Se processos de recriação de personagens históricos nunca serão fáceis, a autora explica como chegou à personagem interpretada por Joana Ribeiro, que recentemente terminou também, com Adam Driver, Olga Kurylenko e Rossy de Palma, entre outros, a rodagem de “O Homem Que Matou Dom Quixote”, o filme do ex-Monty Python Terry Gilliam a partir da obra de Cervantes. “Quem era esta mulher? Há coisas que estão escritas”, começa. “Sabe–se, por exemplo, que o rei tinha um amigo que era o Caetano Sotomayor, conhecido como o ‘Camões do Rossio’, que escrevia uns poemas muito grosseiros, com muitos palavrões, que aparecem no livro, e que os mostrava ao D. João v e à Paula, que se riam muito com aquilo, o que é assustador porque aquilo era grosseiríssimo.
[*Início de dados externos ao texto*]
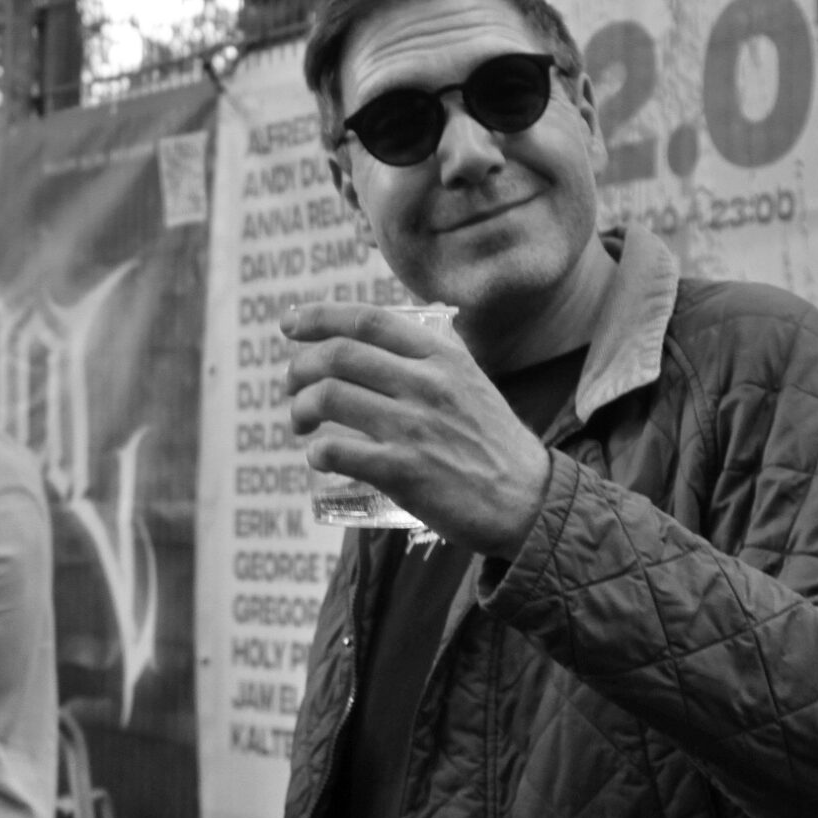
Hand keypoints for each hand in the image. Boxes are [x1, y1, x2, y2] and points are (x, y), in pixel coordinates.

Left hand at [282, 301, 551, 556]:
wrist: (528, 501)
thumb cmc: (493, 441)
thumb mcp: (473, 380)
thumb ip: (438, 350)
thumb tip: (404, 321)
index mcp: (441, 356)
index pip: (367, 319)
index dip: (318, 316)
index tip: (289, 325)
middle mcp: (426, 384)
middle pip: (338, 355)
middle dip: (300, 368)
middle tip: (292, 386)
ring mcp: (414, 427)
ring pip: (329, 397)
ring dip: (300, 409)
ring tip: (301, 423)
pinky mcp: (404, 472)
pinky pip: (337, 450)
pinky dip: (317, 451)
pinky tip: (319, 456)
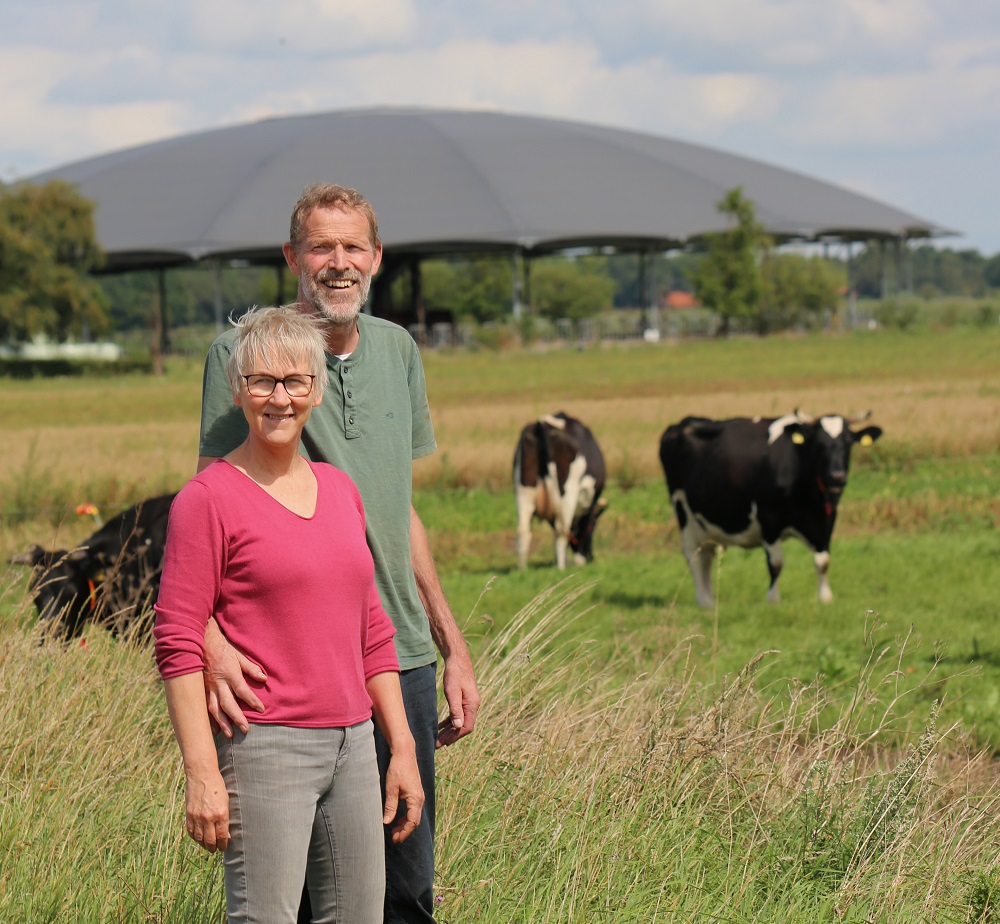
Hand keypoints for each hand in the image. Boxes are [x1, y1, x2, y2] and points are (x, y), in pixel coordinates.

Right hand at [185, 768, 229, 852]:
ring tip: (208, 846)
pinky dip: (195, 837)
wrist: (202, 776)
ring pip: (199, 839)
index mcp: (221, 814)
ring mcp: (197, 817)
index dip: (223, 845)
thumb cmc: (218, 787)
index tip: (224, 847)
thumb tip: (226, 835)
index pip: (222, 836)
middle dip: (213, 848)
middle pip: (210, 841)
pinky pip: (191, 832)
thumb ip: (226, 818)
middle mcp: (209, 818)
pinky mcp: (189, 815)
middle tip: (216, 849)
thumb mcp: (226, 801)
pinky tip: (199, 838)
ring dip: (204, 845)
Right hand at [203, 617, 265, 736]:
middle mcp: (218, 683)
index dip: (252, 701)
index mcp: (229, 674)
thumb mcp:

Sabe-se também que ela tinha mau feitio: está escrito que um dia, porque ele se atrasa, ela parte um relógio que ele lhe tinha dado”, exemplifica a autora do livro e da série sobre o tipo de episódios históricos que a ajudam no processo de criação das personagens. “A partir destas histórias, vais imaginando personalidades.”
Escritas estão também algumas descrições físicas sobre a freira preferida de D. João v, a mulher com quem manteve uma relação por mais tempo fora do casamento, ao longo de 13 anos. Que era “trigueira”, que tinha “um grande buço” – coisa em que Máxima Vaz tem dificuldade em acreditar: “Com todas as mulheres que teve, seria impossível ele ter-se apaixonado por uma mulher feia.” A preocupação foi retratar a paixão intensa que os dois terão vivido e que terminou sem que se saiba até hoje porquê, mas que numa história romanceada se resolverá com a intervenção da rainha, Maria Ana de Áustria (Sandra Faleiro). “Tomo várias liberdades”. diz Patrícia Müller. “Não estou a fazer um livro de História, estou a fazer um romance histórico, baseado em factos reais. E com a Paula tomei toda a liberdade poética: supus mesmo que o rei a achava maravilhosa porque era linda de morrer e pelo seu mau feitio, que o excita, e que gostam mesmo de estar um com o outro, porque são 13 anos. Podes supor que uma miúda pobre com algum pelo na venta, que ela tinha, chegue a um convento e não goste do que vê, e que, portanto, tente fazer diferente. No fundo, ela é uma rebelde.”